▸ **AIM OF THE EXERCISE**: Of the lines listed below, return exactly those that run from the line containing "See what 3D" through the line containing "Assume a horizontal FOV of 62.6°.", both included.

▸ **INFORMATION PROVIDED**:
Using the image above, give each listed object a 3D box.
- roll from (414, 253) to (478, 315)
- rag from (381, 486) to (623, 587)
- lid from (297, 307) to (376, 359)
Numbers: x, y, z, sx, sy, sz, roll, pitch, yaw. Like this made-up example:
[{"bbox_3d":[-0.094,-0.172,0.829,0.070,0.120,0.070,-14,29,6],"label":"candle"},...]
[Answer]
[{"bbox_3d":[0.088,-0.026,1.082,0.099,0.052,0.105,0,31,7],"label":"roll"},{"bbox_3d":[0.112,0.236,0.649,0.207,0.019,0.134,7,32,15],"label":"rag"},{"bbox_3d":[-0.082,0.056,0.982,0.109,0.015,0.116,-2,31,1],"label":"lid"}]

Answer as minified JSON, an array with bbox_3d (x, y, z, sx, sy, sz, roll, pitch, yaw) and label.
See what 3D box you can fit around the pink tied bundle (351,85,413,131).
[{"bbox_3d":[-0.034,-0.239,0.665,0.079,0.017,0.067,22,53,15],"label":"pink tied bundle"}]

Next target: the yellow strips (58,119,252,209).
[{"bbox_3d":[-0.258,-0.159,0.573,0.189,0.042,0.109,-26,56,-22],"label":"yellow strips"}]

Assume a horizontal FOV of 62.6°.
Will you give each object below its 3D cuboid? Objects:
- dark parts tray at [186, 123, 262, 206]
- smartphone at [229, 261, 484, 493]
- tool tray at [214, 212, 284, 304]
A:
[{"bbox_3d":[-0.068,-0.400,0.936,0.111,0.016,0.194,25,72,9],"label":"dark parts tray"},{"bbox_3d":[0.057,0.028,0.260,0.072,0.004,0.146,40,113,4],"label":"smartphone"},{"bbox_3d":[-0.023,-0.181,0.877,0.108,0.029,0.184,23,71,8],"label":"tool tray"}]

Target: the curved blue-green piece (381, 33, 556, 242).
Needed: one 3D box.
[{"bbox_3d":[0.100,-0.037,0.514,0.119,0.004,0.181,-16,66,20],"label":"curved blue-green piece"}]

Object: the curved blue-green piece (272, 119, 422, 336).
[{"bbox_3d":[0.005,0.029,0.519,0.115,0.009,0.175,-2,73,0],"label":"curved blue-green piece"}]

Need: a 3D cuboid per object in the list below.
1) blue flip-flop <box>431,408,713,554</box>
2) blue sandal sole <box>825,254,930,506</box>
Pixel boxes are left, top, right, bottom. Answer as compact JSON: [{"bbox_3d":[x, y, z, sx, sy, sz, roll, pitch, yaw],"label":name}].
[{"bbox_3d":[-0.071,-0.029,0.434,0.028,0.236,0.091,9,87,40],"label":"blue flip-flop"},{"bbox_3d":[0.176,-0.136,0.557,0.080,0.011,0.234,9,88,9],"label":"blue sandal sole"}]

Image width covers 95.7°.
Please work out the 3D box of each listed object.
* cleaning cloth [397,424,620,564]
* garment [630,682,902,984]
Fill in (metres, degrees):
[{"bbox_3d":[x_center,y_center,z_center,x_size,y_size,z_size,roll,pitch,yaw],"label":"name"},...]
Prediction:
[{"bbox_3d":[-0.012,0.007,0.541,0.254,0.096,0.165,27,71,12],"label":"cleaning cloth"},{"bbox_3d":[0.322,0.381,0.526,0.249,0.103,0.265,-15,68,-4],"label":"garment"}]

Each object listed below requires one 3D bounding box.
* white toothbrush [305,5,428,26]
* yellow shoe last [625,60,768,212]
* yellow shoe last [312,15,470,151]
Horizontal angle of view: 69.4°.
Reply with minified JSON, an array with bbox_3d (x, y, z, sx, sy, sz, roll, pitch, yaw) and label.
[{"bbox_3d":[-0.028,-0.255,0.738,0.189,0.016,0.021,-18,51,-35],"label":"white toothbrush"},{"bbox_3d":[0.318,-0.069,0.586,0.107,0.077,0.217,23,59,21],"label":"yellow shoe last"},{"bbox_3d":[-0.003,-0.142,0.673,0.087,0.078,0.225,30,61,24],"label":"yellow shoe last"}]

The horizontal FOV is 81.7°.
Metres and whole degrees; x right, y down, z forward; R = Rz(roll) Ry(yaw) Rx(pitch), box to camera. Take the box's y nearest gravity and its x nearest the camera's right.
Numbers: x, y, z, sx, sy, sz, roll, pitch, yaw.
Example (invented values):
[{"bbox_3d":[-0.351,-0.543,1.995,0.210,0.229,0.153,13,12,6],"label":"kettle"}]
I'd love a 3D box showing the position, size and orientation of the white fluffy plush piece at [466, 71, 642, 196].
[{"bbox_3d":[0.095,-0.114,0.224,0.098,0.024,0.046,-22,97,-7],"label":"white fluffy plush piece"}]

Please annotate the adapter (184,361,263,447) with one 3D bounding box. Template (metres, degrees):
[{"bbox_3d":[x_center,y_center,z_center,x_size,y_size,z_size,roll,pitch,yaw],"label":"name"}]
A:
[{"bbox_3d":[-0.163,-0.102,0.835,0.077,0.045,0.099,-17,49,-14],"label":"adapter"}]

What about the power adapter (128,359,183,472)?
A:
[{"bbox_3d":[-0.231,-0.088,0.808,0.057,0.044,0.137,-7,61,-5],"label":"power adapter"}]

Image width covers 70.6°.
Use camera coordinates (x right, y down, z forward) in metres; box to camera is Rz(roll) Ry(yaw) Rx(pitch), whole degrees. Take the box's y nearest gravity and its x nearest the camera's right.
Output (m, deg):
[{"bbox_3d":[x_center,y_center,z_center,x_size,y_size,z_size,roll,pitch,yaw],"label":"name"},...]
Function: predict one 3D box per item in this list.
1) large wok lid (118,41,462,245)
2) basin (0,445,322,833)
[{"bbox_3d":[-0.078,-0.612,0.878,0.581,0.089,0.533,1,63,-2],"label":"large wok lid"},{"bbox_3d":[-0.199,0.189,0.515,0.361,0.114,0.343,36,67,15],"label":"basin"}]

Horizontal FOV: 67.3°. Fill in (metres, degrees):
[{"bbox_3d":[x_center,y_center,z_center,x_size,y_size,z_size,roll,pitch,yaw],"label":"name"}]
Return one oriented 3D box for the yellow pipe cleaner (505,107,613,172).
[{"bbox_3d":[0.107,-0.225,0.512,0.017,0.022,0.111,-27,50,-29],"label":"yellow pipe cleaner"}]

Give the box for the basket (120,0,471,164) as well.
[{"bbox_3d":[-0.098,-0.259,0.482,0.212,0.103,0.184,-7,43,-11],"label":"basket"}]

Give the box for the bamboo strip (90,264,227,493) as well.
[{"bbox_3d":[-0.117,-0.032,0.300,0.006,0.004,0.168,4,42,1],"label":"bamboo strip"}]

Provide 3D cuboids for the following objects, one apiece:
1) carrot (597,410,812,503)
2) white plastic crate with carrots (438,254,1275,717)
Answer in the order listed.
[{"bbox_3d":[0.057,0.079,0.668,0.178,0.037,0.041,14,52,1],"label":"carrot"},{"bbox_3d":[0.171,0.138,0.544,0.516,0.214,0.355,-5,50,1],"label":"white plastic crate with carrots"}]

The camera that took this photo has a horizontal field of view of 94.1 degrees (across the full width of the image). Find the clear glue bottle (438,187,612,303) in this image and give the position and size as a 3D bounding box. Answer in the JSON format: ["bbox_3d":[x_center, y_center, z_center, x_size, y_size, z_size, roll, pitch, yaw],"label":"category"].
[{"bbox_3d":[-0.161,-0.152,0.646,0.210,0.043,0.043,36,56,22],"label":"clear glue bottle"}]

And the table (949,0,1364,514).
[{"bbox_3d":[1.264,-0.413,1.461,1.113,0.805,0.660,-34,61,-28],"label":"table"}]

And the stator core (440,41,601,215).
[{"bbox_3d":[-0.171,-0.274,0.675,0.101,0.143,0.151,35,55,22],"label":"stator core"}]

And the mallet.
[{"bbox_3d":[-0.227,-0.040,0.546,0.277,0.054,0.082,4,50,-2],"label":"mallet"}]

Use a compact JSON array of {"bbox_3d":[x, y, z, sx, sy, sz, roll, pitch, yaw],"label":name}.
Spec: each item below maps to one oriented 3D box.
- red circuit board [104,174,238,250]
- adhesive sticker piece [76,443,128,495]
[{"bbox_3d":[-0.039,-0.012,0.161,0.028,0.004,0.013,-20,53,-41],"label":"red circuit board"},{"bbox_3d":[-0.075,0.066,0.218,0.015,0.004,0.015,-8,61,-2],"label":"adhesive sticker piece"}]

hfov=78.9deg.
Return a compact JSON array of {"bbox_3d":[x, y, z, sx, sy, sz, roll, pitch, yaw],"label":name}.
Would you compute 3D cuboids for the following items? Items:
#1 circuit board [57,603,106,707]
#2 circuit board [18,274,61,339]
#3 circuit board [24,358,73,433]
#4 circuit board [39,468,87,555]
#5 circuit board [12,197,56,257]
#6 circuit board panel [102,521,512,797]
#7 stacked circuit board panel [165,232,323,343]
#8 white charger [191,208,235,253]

▸ **WRITTEN REPLY**:
See what 3D box you can fit around the pink tied bundle (351,85,413,131).
[{"bbox_3d":[-0.034,-0.239,0.665,0.079,0.017,0.067,22,53,15],"label":"pink tied bundle"}]

Next target: the yellow strips (58,119,252,209).
[{"bbox_3d":[-0.258,-0.159,0.573,0.189,0.042,0.109,-26,56,-22],"label":"yellow strips"}]

Assume a horizontal FOV of 62.6°.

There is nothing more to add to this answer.